Strong demand and low inventories are supporting a favourable outlook, LyondellBasell CEO Bob Patel said on 28 April.
“Looking forward, we continue to see olefin and polyolefin market demand supporting strong global operating rates over the near term,” said Patel on the company’s Q1 earnings conference call.
Polyolefins chain margins remain strong for both US shale-gas and naphtha-based production worldwide, he noted.
Heading into a seasonally higher demand period in the spring and summer, PE inventories, especially in the US, are at low levels, he added.
LyondellBasell should see the benefit from US PE price increases that took place in February and March in Q2 due to a lag effect on implementation, said Patel. US PE contract prices rose 5 cents/lb ($110/tonne) in February and 3 cents/lb in March. April prices rolled over with a planned 3 cent/lb increase by producers delayed until May.
“[The US PE market] feels tight to us, so we just have to see how the quarter plays out,” said Patel.
On the ethylene side, “given that the derivatives in some cases are ahead by a quarter or two, of the cracker expansions, we’re pretty constructive about the ethylene markets… We’re focused on running full out for the remainder of the year”, he said.
“A year ago, many consultants were predicting a more severe reduction in operating rates as new US-based capacity was expected to start up during 2017 and 2018. But with continued global demand growth and project delays, the decline from today’s very high operating rates is forecast to be relatively shallow and short,” said Patel.
NEW PLANT COMING
The CEO sees global effective ethylene operating rates dipping from 2016 levels but still well above 90% in 2017 and 2018.
“The focus is now turning towards 2019 and 2020 where it appears that capacity utilisation could exceed the high levels of 2015-2016,” said Patel. Based on a chart shown, operating rates trend towards the 95% range by 2020.
LyondellBasell plans to break ground on its 500,000 tonne/year high density PE (HDPE) plant at LaPorte, Texas, in May, he said. Start-up is expected in mid-2019. Beyond that, the company has “one more [ethylene] debottleneck” at Channelview, Texas, and then would consider other PE expansions, said Patel.
LyondellBasell’s Olefins & Polyolefins - Americas segment posted an 18% year-on-year decline in earnings before interest, tax, depreciation and amortisation (EBITDA) to $723m in Q1 2017 despite 23% higher sales of $2.6bn. Its EBITDA margin fell to 27.8% versus 41.5% in the year-ago period.
Dow Chemical also sees strong conditions for ethylene and PE margins even amid major new capacity starting up in the US in 2017, executives said on 27 April.
“The ethylene cycle continues to look attractive to us, even in the slower growth environment… and a low-to-mid oil price environment. Operating rates are still hanging in there at 90%, even with new capacities coming on line,” said president and chief operating officer Jim Fitterling.
“Our view is continued strength in the ethylene cycle and continued strength in the polymer market.”
Dow’s performance plastics segment posted a slight decline in EBITDA in Q1 2017 to $984m versus $991m in the year-ago period on 21% higher sales of $5.0bn. Volumes were up 5%, while pricing was 15% higher year on year.

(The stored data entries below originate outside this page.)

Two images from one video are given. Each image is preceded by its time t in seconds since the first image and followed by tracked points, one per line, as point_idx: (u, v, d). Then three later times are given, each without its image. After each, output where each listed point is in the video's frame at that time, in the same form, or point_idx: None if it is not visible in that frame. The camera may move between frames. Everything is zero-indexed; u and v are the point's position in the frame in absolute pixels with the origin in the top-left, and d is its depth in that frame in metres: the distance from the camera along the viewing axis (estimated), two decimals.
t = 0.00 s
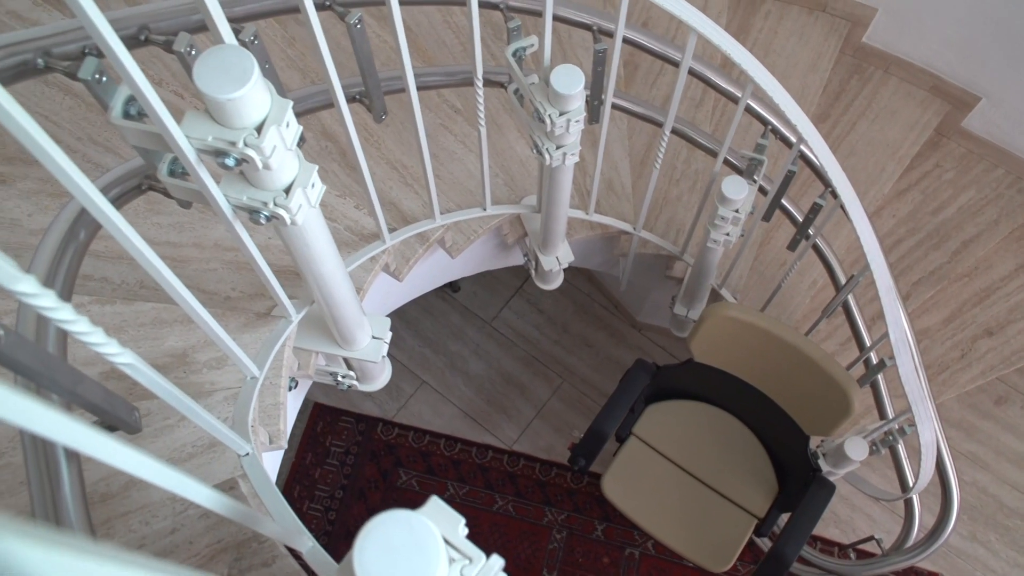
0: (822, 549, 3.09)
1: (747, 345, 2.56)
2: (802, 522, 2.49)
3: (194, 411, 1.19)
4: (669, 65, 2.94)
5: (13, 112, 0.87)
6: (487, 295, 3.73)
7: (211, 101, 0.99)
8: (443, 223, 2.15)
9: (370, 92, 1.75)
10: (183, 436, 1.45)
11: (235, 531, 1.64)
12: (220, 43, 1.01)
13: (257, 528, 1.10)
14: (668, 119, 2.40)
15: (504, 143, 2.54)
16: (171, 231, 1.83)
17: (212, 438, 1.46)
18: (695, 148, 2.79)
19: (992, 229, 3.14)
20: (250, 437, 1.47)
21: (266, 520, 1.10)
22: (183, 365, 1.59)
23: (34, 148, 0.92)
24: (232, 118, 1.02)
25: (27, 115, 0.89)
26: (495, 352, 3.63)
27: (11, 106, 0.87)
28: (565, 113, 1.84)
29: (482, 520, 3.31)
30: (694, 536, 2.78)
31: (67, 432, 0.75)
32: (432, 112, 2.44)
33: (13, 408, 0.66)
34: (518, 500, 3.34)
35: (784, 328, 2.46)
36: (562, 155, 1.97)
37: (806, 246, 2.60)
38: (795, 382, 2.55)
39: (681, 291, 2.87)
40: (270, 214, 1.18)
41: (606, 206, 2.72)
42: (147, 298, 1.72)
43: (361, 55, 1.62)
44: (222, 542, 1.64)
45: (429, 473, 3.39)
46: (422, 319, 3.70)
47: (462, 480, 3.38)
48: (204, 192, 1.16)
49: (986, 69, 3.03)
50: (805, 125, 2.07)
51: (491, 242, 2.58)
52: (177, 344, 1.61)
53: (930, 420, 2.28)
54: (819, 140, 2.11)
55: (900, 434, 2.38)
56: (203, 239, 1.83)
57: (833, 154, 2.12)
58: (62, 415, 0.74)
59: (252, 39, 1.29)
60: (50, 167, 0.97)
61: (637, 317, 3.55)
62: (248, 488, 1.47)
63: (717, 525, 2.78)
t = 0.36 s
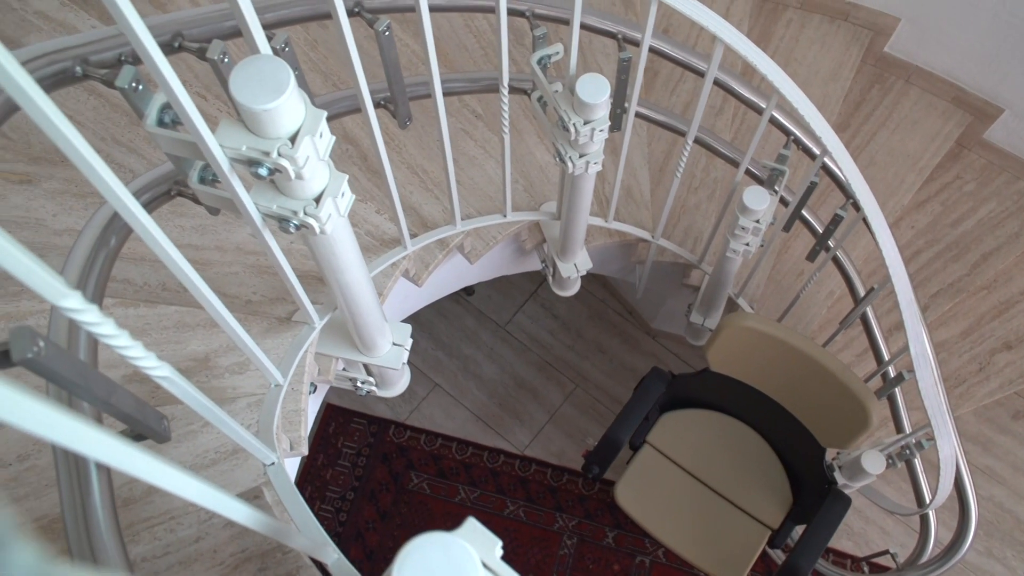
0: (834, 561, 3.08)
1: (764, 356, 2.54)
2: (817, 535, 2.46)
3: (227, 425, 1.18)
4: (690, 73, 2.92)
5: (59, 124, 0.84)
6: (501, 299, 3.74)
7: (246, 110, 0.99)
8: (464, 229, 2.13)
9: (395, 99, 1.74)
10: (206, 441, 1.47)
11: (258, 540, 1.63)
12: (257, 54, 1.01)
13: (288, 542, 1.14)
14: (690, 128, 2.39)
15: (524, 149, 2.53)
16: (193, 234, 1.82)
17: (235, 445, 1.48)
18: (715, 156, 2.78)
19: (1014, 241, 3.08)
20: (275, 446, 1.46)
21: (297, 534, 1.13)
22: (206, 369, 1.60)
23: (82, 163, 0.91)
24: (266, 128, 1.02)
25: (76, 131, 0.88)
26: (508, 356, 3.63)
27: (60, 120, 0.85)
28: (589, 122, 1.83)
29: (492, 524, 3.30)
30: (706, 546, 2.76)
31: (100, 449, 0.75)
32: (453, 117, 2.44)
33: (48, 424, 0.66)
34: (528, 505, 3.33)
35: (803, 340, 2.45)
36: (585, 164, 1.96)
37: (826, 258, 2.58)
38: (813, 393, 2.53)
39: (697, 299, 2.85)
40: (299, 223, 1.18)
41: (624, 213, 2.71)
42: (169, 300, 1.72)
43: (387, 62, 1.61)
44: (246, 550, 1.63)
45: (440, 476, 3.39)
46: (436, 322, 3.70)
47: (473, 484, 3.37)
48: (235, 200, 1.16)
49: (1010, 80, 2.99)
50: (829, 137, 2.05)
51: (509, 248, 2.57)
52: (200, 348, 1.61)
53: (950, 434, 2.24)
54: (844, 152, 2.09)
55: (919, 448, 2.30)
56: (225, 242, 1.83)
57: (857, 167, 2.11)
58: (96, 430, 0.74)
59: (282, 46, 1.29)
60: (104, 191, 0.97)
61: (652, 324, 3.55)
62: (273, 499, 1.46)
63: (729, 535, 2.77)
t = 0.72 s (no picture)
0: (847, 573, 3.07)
1: (781, 366, 2.52)
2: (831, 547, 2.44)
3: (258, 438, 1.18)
4: (709, 80, 2.91)
5: (105, 139, 0.85)
6: (515, 303, 3.75)
7: (279, 119, 0.99)
8: (484, 235, 2.13)
9: (420, 105, 1.73)
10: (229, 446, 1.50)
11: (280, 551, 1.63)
12: (292, 64, 1.01)
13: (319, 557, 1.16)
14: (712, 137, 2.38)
15: (544, 155, 2.53)
16: (214, 236, 1.82)
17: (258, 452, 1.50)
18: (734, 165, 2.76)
19: None
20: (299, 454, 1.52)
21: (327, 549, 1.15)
22: (227, 373, 1.61)
23: (123, 178, 0.91)
24: (300, 138, 1.01)
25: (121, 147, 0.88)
26: (521, 360, 3.63)
27: (107, 136, 0.85)
28: (613, 131, 1.82)
29: (503, 529, 3.29)
30: (719, 556, 2.75)
31: (141, 467, 0.76)
32: (474, 122, 2.44)
33: (92, 444, 0.67)
34: (539, 510, 3.33)
35: (821, 351, 2.42)
36: (607, 172, 1.95)
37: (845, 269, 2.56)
38: (830, 405, 2.51)
39: (713, 308, 2.84)
40: (328, 232, 1.18)
41: (642, 221, 2.70)
42: (190, 302, 1.71)
43: (413, 69, 1.61)
44: (269, 561, 1.64)
45: (451, 479, 3.38)
46: (450, 325, 3.72)
47: (484, 488, 3.37)
48: (264, 208, 1.16)
49: None
50: (854, 149, 2.04)
51: (527, 255, 2.57)
52: (222, 352, 1.63)
53: (969, 450, 2.21)
54: (867, 165, 2.07)
55: (935, 462, 2.25)
56: (246, 246, 1.83)
57: (881, 180, 2.09)
58: (137, 448, 0.75)
59: (312, 52, 1.29)
60: (145, 204, 0.98)
61: (666, 331, 3.56)
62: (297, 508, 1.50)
63: (742, 545, 2.76)
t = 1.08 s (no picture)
0: None
1: (798, 377, 2.50)
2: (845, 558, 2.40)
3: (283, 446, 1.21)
4: (727, 88, 2.90)
5: (147, 154, 0.84)
6: (527, 307, 3.75)
7: (311, 129, 0.98)
8: (501, 241, 2.12)
9: (442, 111, 1.73)
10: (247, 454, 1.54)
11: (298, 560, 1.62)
12: (325, 73, 1.01)
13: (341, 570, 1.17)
14: (731, 145, 2.37)
15: (560, 161, 2.52)
16: (235, 239, 1.83)
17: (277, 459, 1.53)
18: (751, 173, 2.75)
19: None
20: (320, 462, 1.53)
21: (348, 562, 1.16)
22: (245, 377, 1.63)
23: (165, 196, 0.91)
24: (330, 148, 1.01)
25: (163, 164, 0.88)
26: (532, 364, 3.63)
27: (149, 149, 0.85)
28: (634, 140, 1.81)
29: (512, 533, 3.29)
30: (730, 565, 2.74)
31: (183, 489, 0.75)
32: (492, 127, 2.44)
33: (148, 473, 0.67)
34: (548, 515, 3.32)
35: (837, 361, 2.41)
36: (627, 180, 1.94)
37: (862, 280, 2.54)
38: (846, 416, 2.50)
39: (727, 316, 2.82)
40: (353, 240, 1.17)
41: (658, 228, 2.70)
42: (210, 306, 1.72)
43: (437, 76, 1.61)
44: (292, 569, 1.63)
45: (460, 483, 3.38)
46: (462, 328, 3.72)
47: (493, 492, 3.36)
48: (292, 217, 1.16)
49: None
50: (876, 160, 2.02)
51: (543, 261, 2.57)
52: (241, 356, 1.64)
53: (986, 465, 2.18)
54: (889, 177, 2.06)
55: (950, 476, 2.23)
56: (265, 249, 1.83)
57: (902, 193, 2.07)
58: (188, 476, 0.74)
59: (339, 60, 1.30)
60: (177, 214, 0.96)
61: (678, 337, 3.55)
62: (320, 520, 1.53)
63: (754, 555, 2.74)
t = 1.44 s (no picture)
0: None
1: (811, 386, 2.48)
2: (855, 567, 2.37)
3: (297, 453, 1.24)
4: (742, 93, 2.88)
5: (178, 163, 0.83)
6: (537, 310, 3.75)
7: (335, 138, 0.98)
8: (516, 246, 2.11)
9: (460, 115, 1.72)
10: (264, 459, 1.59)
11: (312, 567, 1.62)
12: (349, 81, 1.00)
13: None
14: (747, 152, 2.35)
15: (574, 166, 2.51)
16: (250, 242, 1.83)
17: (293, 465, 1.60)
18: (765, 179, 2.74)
19: None
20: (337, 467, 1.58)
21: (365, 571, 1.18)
22: (261, 381, 1.63)
23: (192, 205, 0.90)
24: (354, 157, 1.01)
25: (192, 171, 0.86)
26: (541, 368, 3.62)
27: (177, 156, 0.83)
28: (652, 147, 1.80)
29: (520, 537, 3.29)
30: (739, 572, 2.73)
31: (236, 517, 0.74)
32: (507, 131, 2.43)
33: (201, 501, 0.65)
34: (556, 519, 3.32)
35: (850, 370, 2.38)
36: (643, 187, 1.93)
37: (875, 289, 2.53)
38: (859, 426, 2.47)
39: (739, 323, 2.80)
40: (374, 248, 1.17)
41: (670, 233, 2.69)
42: (226, 308, 1.72)
43: (456, 81, 1.60)
44: None
45: (468, 485, 3.37)
46: (471, 330, 3.72)
47: (501, 495, 3.36)
48: (313, 224, 1.16)
49: None
50: (894, 171, 2.01)
51: (555, 265, 2.56)
52: (256, 360, 1.65)
53: (1001, 477, 2.16)
54: (907, 187, 2.04)
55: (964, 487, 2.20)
56: (280, 252, 1.83)
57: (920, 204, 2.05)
58: (236, 502, 0.72)
59: (362, 66, 1.30)
60: (198, 215, 0.93)
61: (688, 342, 3.55)
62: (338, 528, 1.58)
63: (762, 563, 2.74)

However, around 40% high- er feedstock costs, start-up costs for its US cracker and planned maintenance of its Terneuzen, Netherlands, cracker took EBITDA margins down to 19.6% in Q1 2017 versus 23.8% a year ago.
Going forward, Fitterling sees “strong price momentum heading into Q2” with volumes “very strong”.
Globally, Dow has “doubled and tripled down” on its direct sales and marketing machine on the ground across the world and especially in emerging markets to foster demand, noted chairman and CEO Andrew Liveris.
“The fact that we’re in Western China… the fact that we’re opening up in Urumqi, China… we have this ability to create new demand,” said Liveris.
DOW SEES CTO SLOWING
China’s ethylene and PE capacity additions via coal-to-olefins (CTO) is likely to slow as the government aims to control pollution, said Liveris.
“My direct exposure to the China administration suggests that their [commitment] to emissions control is strong. So even though they have got the CTO/MTO capacity, they are slowing it down quite a lot,” said Liveris, who is also head of the American Manufacturing Council in the US Trump administration.
Liveris also noted that the end product from CTO/MTO plants is “really commodity, low value” PE with limited impact on higher end PE supply/demand balances.
Coming down the home stretch of starting up two multi-billion dollar capital projects – the US cracker and derivatives and its Sadara joint venture with Saudi Aramco – Dow is planning incremental capacity expansions.
“As we have done these massive investments… we’ve had a mind’s eye to… the next load of capacity. You should think of [these] as incremental from here because we have these big bases,” said Liveris.
“We are reviewing all of that now, and we’re going to have something to say about that very soon.”